Diversity, Strong Female Characters and Great Vocab: Why We Love “One Word From Sophia”
Since publishing with Simon & Schuster/Atheneum Books for Young Readers in June 2015, Yasmeen Ismail‘s illustrations in One Word from Sophia have garnered enormous praise. Librarians, parents, book reviewers and young readers alike have invited outspoken Sophia onto their bookshelves and into their hearts. Her popularity has helped to ignite an important conversation: Sophia is a strong, intelligent female character of color and she has too few peers in picture books.
We were eager to get Yasmeen’s thoughts on working on such an important title, and also chat about her experience and technique illustrating Sophia.
When you first received art direction for One Word from Sophia, was it predetermined that Sophia would be a little girl of color or was that something you interpreted from the text on your own?
I think I just wanted her to be mixed race. It was a natural response… Someone from Atheneum mentioned that that was how Jim saw her, and I took it from there.
There’s also a bit of discussion from readers on whether Sophia’s family is racially blended or just illustrated with a variety of skin tones. What was the conversation between you and Atheneum in determining the characteristics of this fun family?
Well, what’s the difference?! If they have a variety of skin tones they are racially blended, and if they are racially blended they will have a variety of skin tones. But, yes, in my mind Grandma is Mommy’s mother, and Mommy married Daddy and he is white, and Daddy’s brother is Uncle Conrad who is also white, and Sophia is mixed race as a result. But I don’t really feel comfortable explaining that in such plain terms. They are a modern, normal family. They love each other and love their daughter. I don’t think it should be highlighted… LOOK A MIXED RACE FAMILY!
It just is what it is.
You and author Jim Averbeck have seen a ton of really positive buzz from the We Need Diverse Books movement. When you were illustrating Sophia, did you get a sense that you were helping to create an incredibly special and important character?
Not really. I knew she was a strong character from the text. And in it she is strong. I was most interested that this little girl was so smart and had a can-do attitude. She was willing to try things and was persistent. She put her mind to things. That was what I thought was attractive about her. She is a good role model for girls… and boys.
Have you received any feedback from young readers, parents or teachers/librarians on how Sophia filled a hole in their bookshelf, specifically that of a strong, ethnically diverse female character?
The feedback has been incredible. Already the publisher has informed me (with a beautiful card each time) that the book has already reprinted twice! Schools have talked about how it’s great to see Sophia gracing the cover, and the general feeling is that Jim’s use of vocabulary in the book is teaching kids the wonders of new words.

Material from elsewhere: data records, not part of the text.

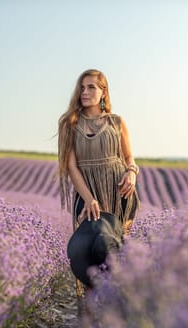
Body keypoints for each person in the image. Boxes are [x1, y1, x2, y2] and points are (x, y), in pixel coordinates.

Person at [58, 68, 140, 237]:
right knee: (95, 244)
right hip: (87, 193)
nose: (85, 92)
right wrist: (89, 199)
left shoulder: (116, 122)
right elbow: (71, 167)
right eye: (82, 88)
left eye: (91, 87)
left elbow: (128, 156)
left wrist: (132, 172)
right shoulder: (69, 124)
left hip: (120, 192)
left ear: (104, 92)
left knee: (116, 248)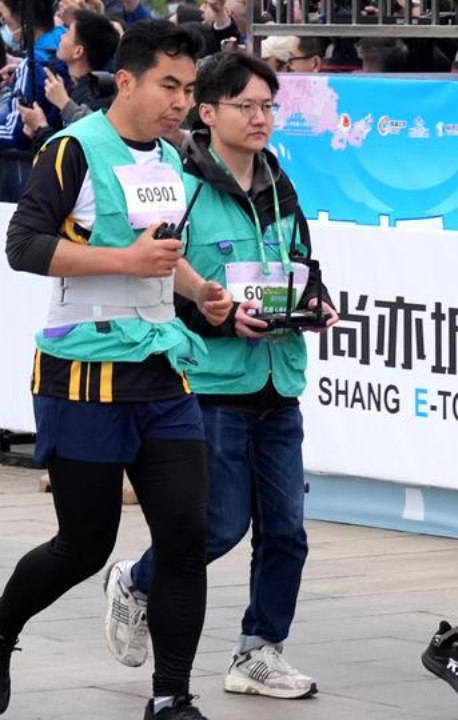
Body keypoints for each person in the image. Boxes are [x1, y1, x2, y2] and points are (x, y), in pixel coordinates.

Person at [0, 19, 226, 720]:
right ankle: (2, 629)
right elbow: (24, 245)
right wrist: (124, 263)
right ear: (125, 80)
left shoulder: (171, 158)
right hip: (84, 374)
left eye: (188, 89)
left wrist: (199, 292)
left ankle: (171, 697)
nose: (180, 102)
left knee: (186, 535)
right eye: (169, 85)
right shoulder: (72, 150)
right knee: (83, 546)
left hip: (162, 369)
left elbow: (159, 251)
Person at [103, 50, 337, 701]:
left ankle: (258, 652)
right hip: (212, 388)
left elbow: (299, 265)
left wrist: (312, 305)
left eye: (268, 106)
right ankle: (138, 581)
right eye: (246, 106)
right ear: (207, 114)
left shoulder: (279, 183)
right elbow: (157, 289)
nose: (261, 118)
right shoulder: (183, 189)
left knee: (286, 531)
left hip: (278, 381)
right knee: (219, 526)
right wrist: (220, 320)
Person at [19, 9, 120, 153]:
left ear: (78, 51)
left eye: (67, 33)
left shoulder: (97, 96)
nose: (61, 37)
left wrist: (41, 127)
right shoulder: (73, 84)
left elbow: (70, 153)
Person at [0, 0, 65, 201]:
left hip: (28, 172)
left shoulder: (33, 64)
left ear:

We were delighted to receive a starred review from Kirkus, there was an awesome window display for Sophia in Mrs. Dalloway’s Literary and Garden Arts in Berkeley, California. There’s been articles in the Baltimore Sun, Publishers Weekly, and it’s been included in some incredible lists such as Top 2015 Mighty Girl Books for Children and Sonderbooks Stand-Outs 2015.
And when I travelled to Minneapolis last year I did a signing for Simon & Schuster at the NCTE Conference. The teachers I met were delighted with the book and were all very excited to bring it into their classes to show their kids.
From a creative standpoint, what was your process in illustrating One Word From Sophia? The colors and textures are so beautiful, is it entirely watercolor or do you incorporate digital elements as well?
Planning it out was key. I wanted the book to have a real flow throughout. Jim had made it clear in the text that Sophia had an obsession with ballet. It was her motivation, so I used dance to take the reader through the story. In the book you can see how she skips and prances through the pages. Sometimes she is less graceful, but over all she is usually in some thought out posture.
As with most of my books, I plan first (rigorously) and then I paint (watercolours) the elements of each spread sort of separately. This gives me control over the final image. These ‘pieces’ are then scanned in and then collaged and assembled in Photoshop to make the final artwork.
What projects do you have coming up next?
I have a couple of books with a UK publisher that I have just finished up. These are entirely new characters for much younger readers. I am really excited about them and I have loved working with the publisher. I am very proud of these books and can’t wait to shout about them!
And my biggest project at the moment is nearly complete. I have approximately 5 weeks until I have my baby boy. Once I get back on my feet again, I’ll be working on books for Bloomsbury, Walker and Nosy Crow in the UK… and maybe a little something for the US too!